> _Exercise directions_: An exact transcription of all the data is required, with every image removed.

> _Given material_:
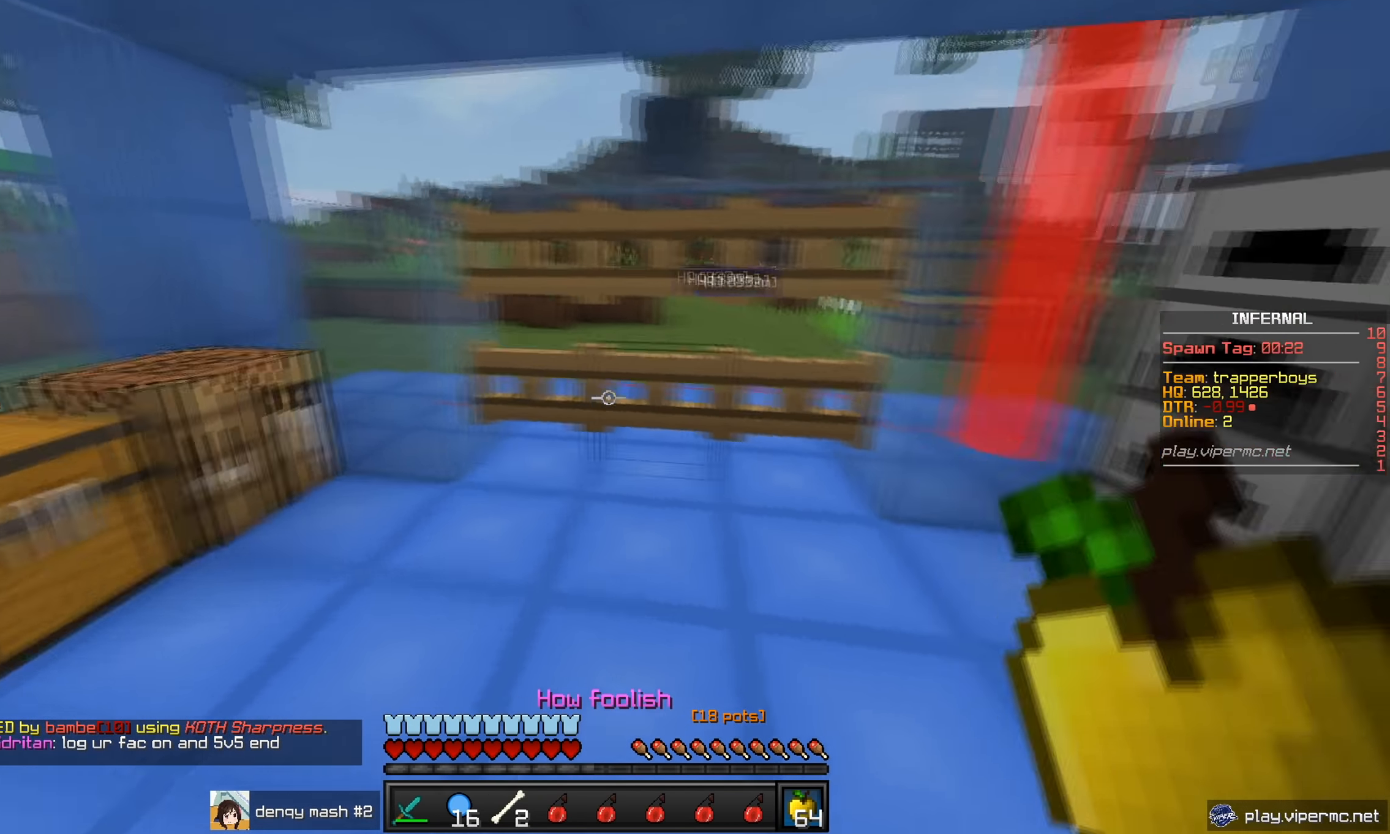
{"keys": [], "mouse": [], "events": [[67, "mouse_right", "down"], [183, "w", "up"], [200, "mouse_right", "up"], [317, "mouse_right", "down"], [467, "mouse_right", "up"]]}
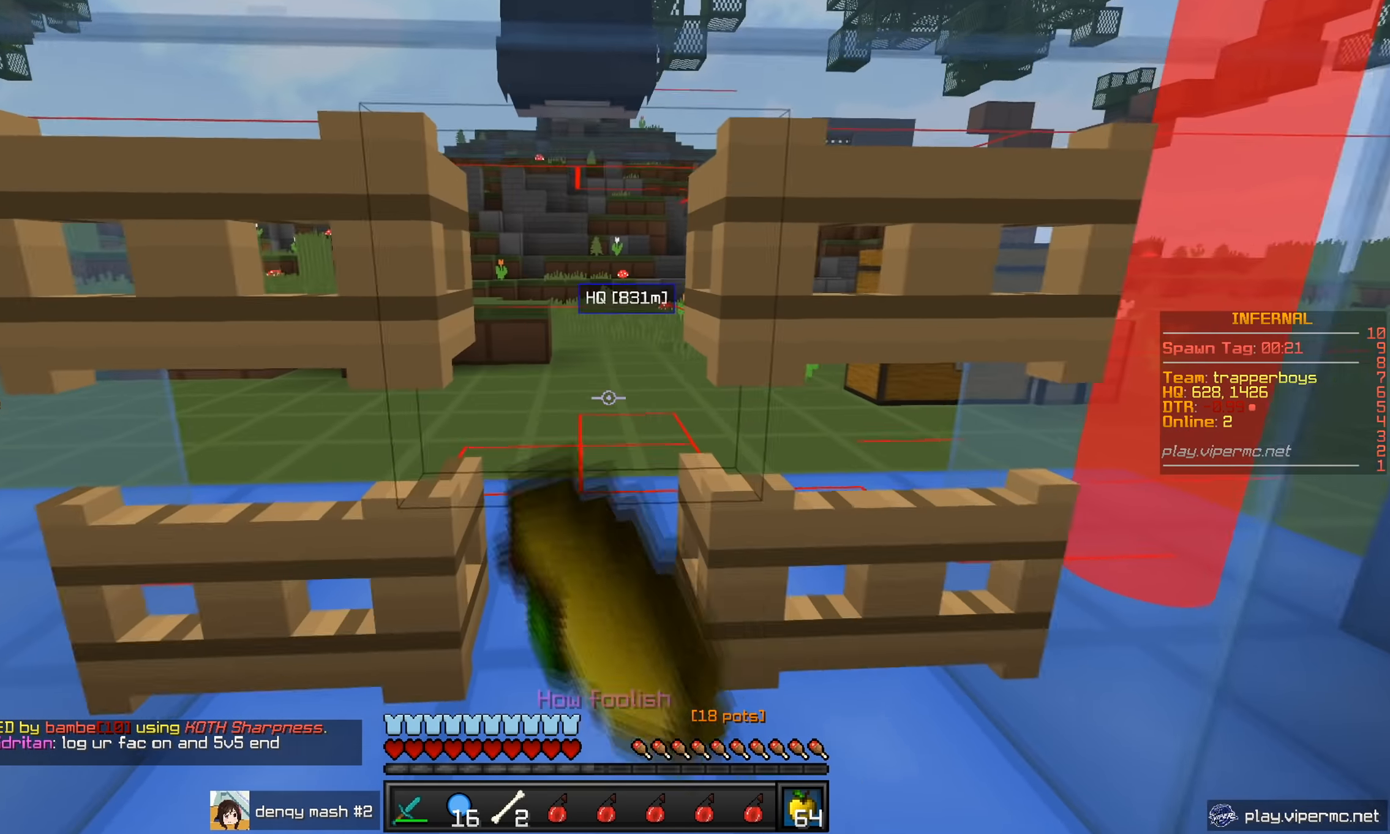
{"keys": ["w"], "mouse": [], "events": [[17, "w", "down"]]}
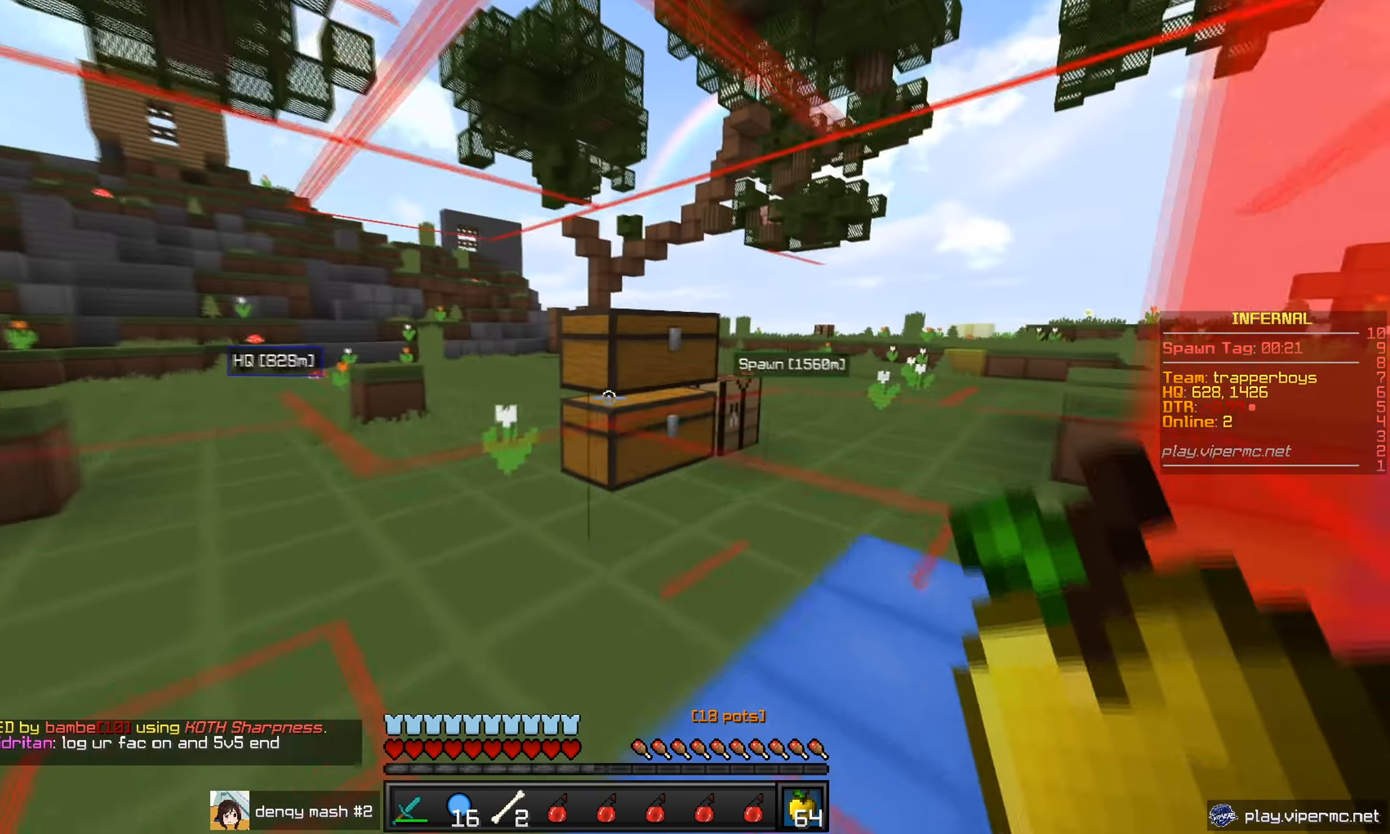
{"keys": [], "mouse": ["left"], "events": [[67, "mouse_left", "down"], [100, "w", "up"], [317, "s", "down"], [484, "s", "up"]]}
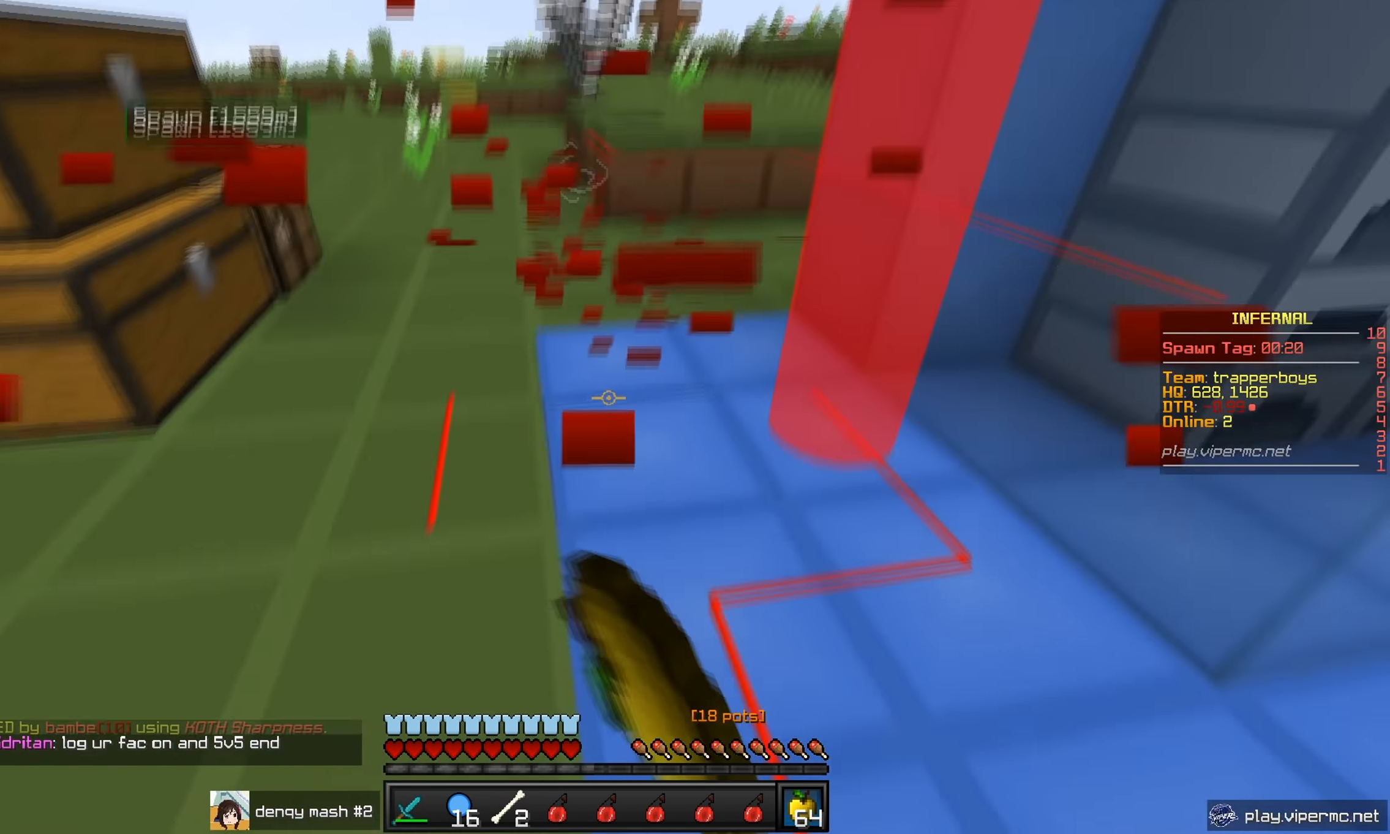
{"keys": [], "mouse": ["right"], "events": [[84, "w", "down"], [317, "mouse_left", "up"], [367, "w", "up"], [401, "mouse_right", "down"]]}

> _Solved exercise_:
{"keys": [], "mouse": [], "events": [[67, "mouse_right", "down"], [183, "w", "up"], [200, "mouse_right", "up"], [317, "mouse_right", "down"], [467, "mouse_right", "up"]]}
{"keys": ["w"], "mouse": [], "events": [[17, "w", "down"]]}
{"keys": [], "mouse": ["left"], "events": [[67, "mouse_left", "down"], [100, "w", "up"], [317, "s", "down"], [484, "s", "up"]]}
{"keys": [], "mouse": ["right"], "events": [[84, "w", "down"], [317, "mouse_left", "up"], [367, "w", "up"], [401, "mouse_right", "down"]]}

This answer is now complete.